Gold prices remained relatively steady on Friday, heading for a second consecutive week in the red as traders awaited crucial cues on U.S. interest rates. The focus on key inflation data and an upcoming Federal Reserve meeting kept market participants on edge.
On the contrary, copper prices were poised for a robust weekly performance, buoyed by China’s implementation of additional stimulus measures. The move sparked optimism that demand for the red metal would remain resilient.
China’s stimulus efforts contributed to an improvement in risk appetite, further impacting gold demand, which was already subdued due to record highs on Wall Street.
The strength of the U.S. dollar, influenced by better-than-expected gross domestic product data, exerted additional pressure on bullion prices. Gold remained firmly within a trading range of $2,000 to $2,050 established over the past week.
As of 23:46 ET (04:46 GMT), spot gold steadied at $2,021.41 per ounce, while gold futures expiring in February inched up 0.2% to $2,021.10 per ounce. Both instruments recorded a weekly decline of about 0.3%.
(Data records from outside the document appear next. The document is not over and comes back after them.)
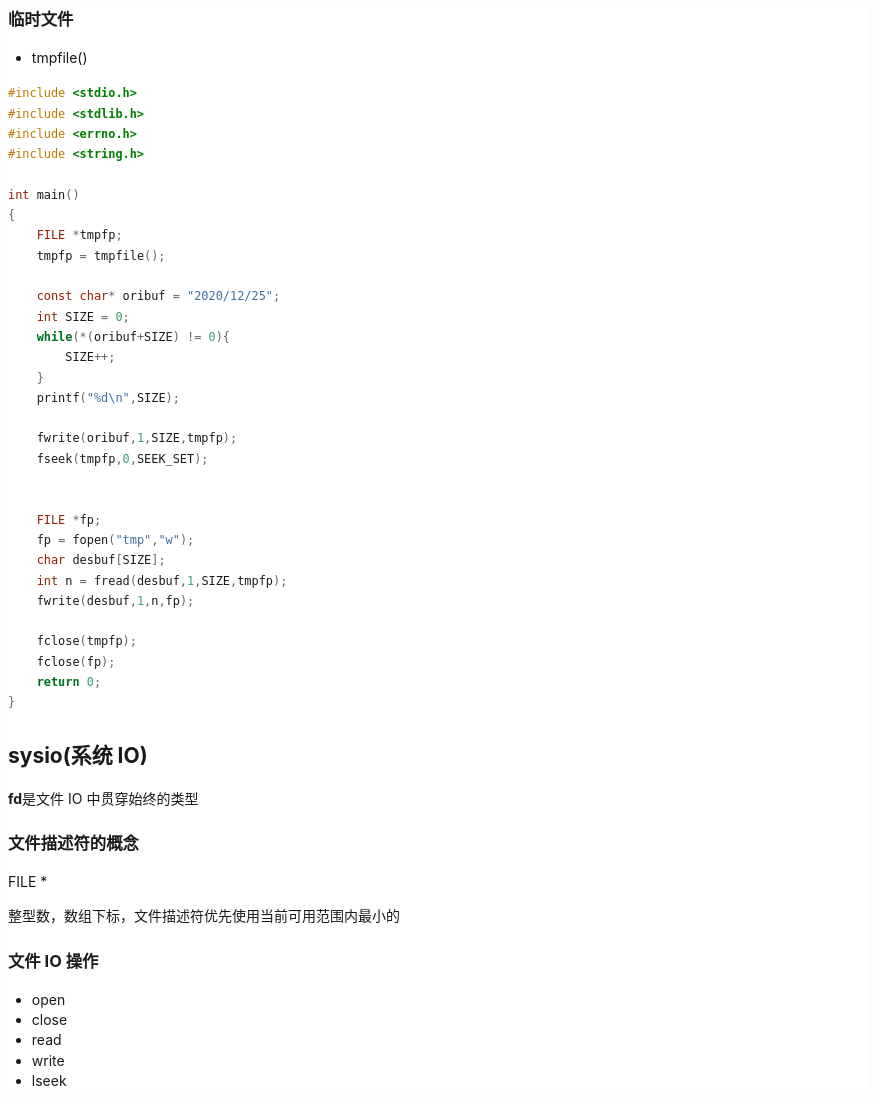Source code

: ### 临时文件

- tmpfile()

```c
#include <stdio.h>
#include <stdlib.h>
#include <errno.h>
#include <string.h>

int main()
{
    FILE *tmpfp;
    tmpfp = tmpfile();

    const char* oribuf = "2020/12/25";
    int SIZE = 0;
    while(*(oribuf+SIZE) != 0){
        SIZE++;
    }
    printf("%d\n",SIZE);

    fwrite(oribuf,1,SIZE,tmpfp);
    fseek(tmpfp,0,SEEK_SET);


    FILE *fp;
    fp = fopen("tmp","w");
    char desbuf[SIZE];
    int n = fread(desbuf,1,SIZE,tmpfp);
    fwrite(desbuf,1,n,fp);

    fclose(tmpfp);
    fclose(fp);
    return 0;
}
```

## sysio(系统 IO)

**fd**是文件 IO 中贯穿始终的类型

### 文件描述符的概念

FILE \*

整型数，数组下标，文件描述符优先使用当前可用范围内最小的

### 文件 IO 操作

- open
- close
- read
- write
- lseek
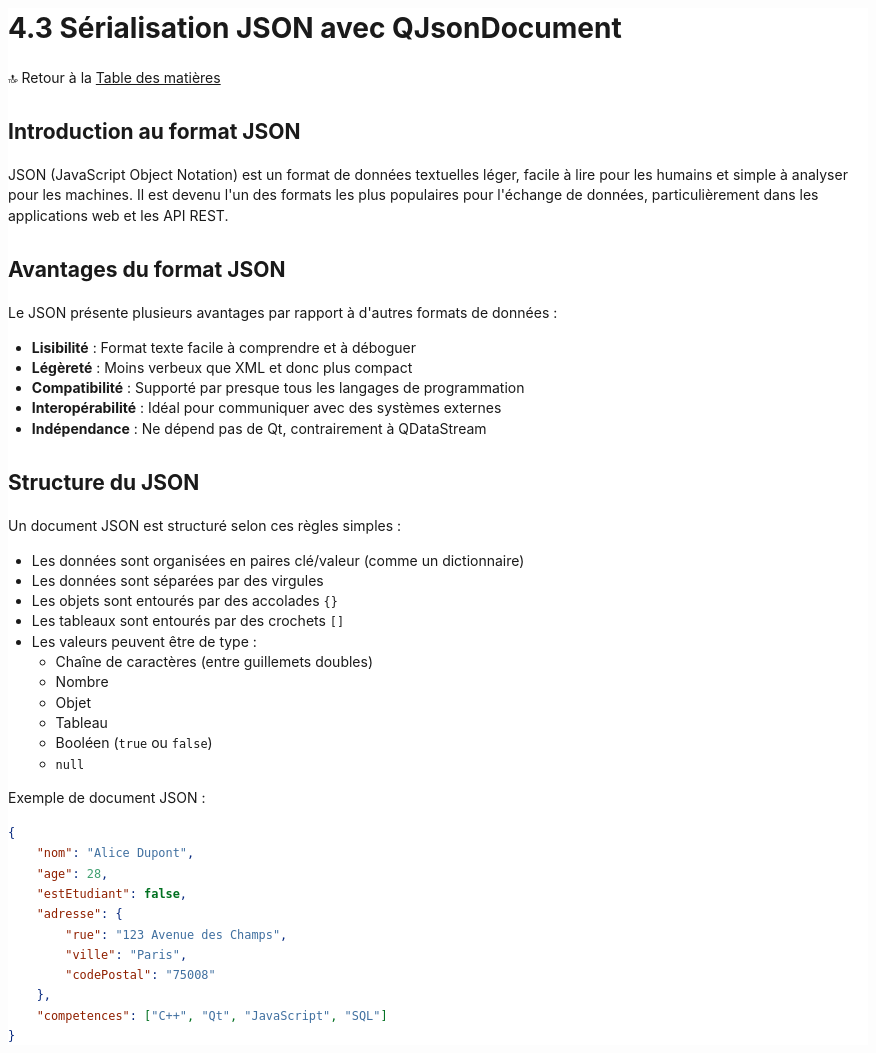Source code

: # 4.3 Sérialisation JSON avec QJsonDocument

🔝 Retour à la [Table des matières](/SOMMAIRE.md)

## Introduction au format JSON

JSON (JavaScript Object Notation) est un format de données textuelles léger, facile à lire pour les humains et simple à analyser pour les machines. Il est devenu l'un des formats les plus populaires pour l'échange de données, particulièrement dans les applications web et les API REST.

## Avantages du format JSON

Le JSON présente plusieurs avantages par rapport à d'autres formats de données :

- **Lisibilité** : Format texte facile à comprendre et à déboguer
- **Légèreté** : Moins verbeux que XML et donc plus compact
- **Compatibilité** : Supporté par presque tous les langages de programmation
- **Interopérabilité** : Idéal pour communiquer avec des systèmes externes
- **Indépendance** : Ne dépend pas de Qt, contrairement à QDataStream

## Structure du JSON

Un document JSON est structuré selon ces règles simples :

- Les données sont organisées en paires clé/valeur (comme un dictionnaire)
- Les données sont séparées par des virgules
- Les objets sont entourés par des accolades `{}`
- Les tableaux sont entourés par des crochets `[]`
- Les valeurs peuvent être de type :
  - Chaîne de caractères (entre guillemets doubles)
  - Nombre
  - Objet
  - Tableau
  - Booléen (`true` ou `false`)
  - `null`

Exemple de document JSON :

```json
{
    "nom": "Alice Dupont",
    "age": 28,
    "estEtudiant": false,
    "adresse": {
        "rue": "123 Avenue des Champs",
        "ville": "Paris",
        "codePostal": "75008"
    },
    "competences": ["C++", "Qt", "JavaScript", "SQL"]
}
```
Despite potential losses, gold found support from safe-haven demand amid escalating conflicts such as the Israel-Hamas war and growing tensions in the Middle East.
PCE Inflation and Fed Meeting in the Spotlight
Market attention has shifted to upcoming cues on U.S. monetary policy, starting with the release of the Personal Consumption Expenditures (PCE) price index data — the Federal Reserve’s preferred inflation gauge. Analysts expect the reading to reaffirm stubborn inflation figures for December.
Persistent inflation, coupled with signs of resilience in the U.S. economy, provides the Federal Reserve with more flexibility to maintain higher interest rates for an extended period. This expectation is likely to constrain significant upside movements in gold in the coming months.
The Federal Reserve is scheduled to convene next week, widely expected to keep rates unchanged. Market sentiment has shifted towards an expectation of the central bank maintaining this stance during its March meeting, reversing earlier predictions of a 25 basis-point cut.
A prolonged outlook for higher U.S. rates poses challenges for gold prices, given that elevated rates increase the opportunity cost of investing in the precious metal.
Copper Prices Show Resilience Amid China Optimism
In contrast to gold, copper futures expiring in March experienced a slight decline of 0.2% to $3.8617 per pound. Nevertheless, they were set to register a weekly gain of over 2%, reaching three-week highs.
Copper’s positive performance was primarily fueled by increased monetary stimulus in China, alleviating concerns about a potential slowdown in demand.
Analysts, however, raised questions about the extent of economic support provided by additional monetary stimulus, considering China’s struggles with a severe slowdown in consumer and business spending. Despite expectations for a post-COVID economic rebound in 2023, sentiment towards China remains largely negative.